Task item | Which lines in the items below contain the word "maison"? Filter them out and copy each one.

[Items excerpted from a collection]
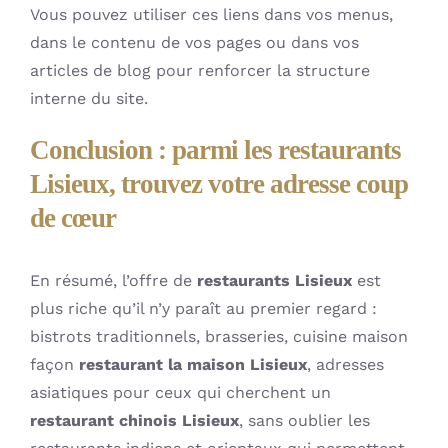
Vous pouvez utiliser ces liens dans vos menus,
dans le contenu de vos pages ou dans vos
articles de blog pour renforcer la structure
interne du site.
Conclusion : parmi les restaurants
Lisieux, trouvez votre adresse coup
de cœur
En résumé, l’offre de
restaurants Lisieux
est
plus riche qu’il n’y paraît au premier regard :
bistrots traditionnels, brasseries, cuisine maison
façon
restaurant la maison Lisieux
, adresses
asiatiques pour ceux qui cherchent un
restaurant chinois Lisieux
, sans oublier les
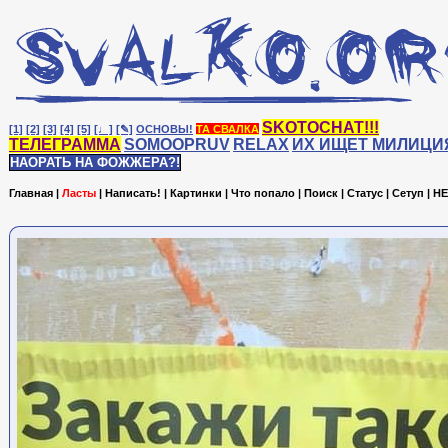
SKOTOCHAT!!!
[1]
[2]
[3]
[4]
[5]
[♩]
[✎]
ОСНОВЫ!
ТА СВАЛКА
ТЕЛЕГРАММА
SOMOOPRUV
RELAX
ИХ ИЩЕТ МИЛИЦИ
НАОРАТЬ НА ФОЖЖЕРА?!
Главная
|
Ласты
|
Написать!
|
Картинки
|
Что попало
|
Поиск
|
Статус
|
Сетуп
|
HE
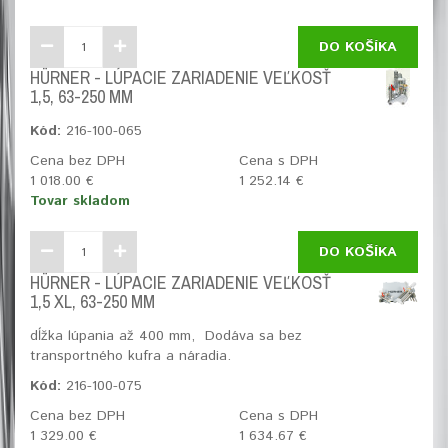
DO KOŠÍKA
HÜRNER - LÚPACIE ZARIADENIE VEĽKOSŤ
1,5, 63-250 MM
Kód:
216-100-065
Cena bez DPH
Cena s DPH
1 018.00 €
1 252.14 €
Tovar skladom
DO KOŠÍKA
HÜRNER - LÚPACIE ZARIADENIE VEĽKOSŤ
1,5 XL, 63-250 MM
dĺžka lúpania až 400 mm, Dodáva sa bez
transportného kufra a náradia.
Kód:
216-100-075
Cena bez DPH
Cena s DPH
1 329.00 €
1 634.67 €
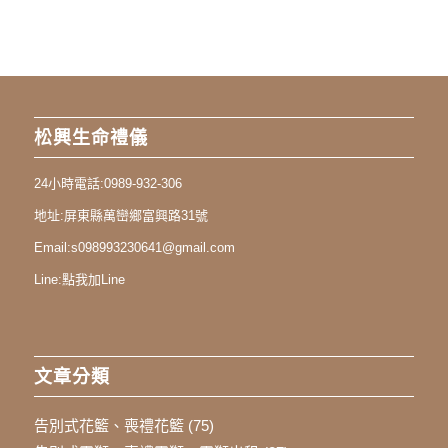
松興生命禮儀
24小時電話:
0989-932-306
地址:
屏東縣萬巒鄉富興路31號
Email:
s098993230641@gmail.com
Line:
點我加Line
文章分類
告別式花籃、喪禮花籃
(75)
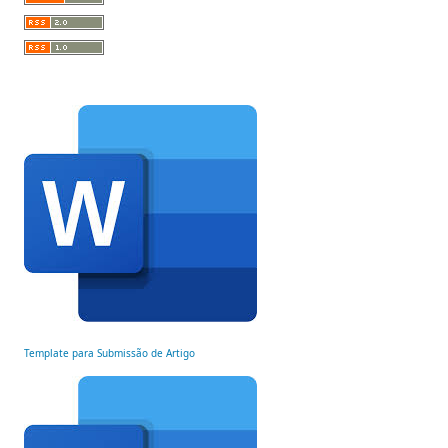
Template para Submissão de Artigo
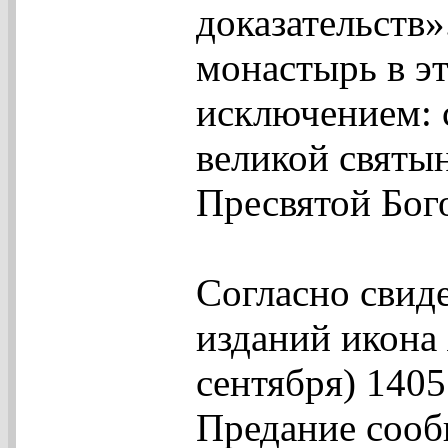
доказательств
монастырь в э
исключением: с
великой святы
Пресвятой Бог
Согласно свид
изданий икона 
сентября) 1405
Предание сооб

Written answer |
bistrots traditionnels, brasseries, cuisine maison
restaurant la maison Lisieux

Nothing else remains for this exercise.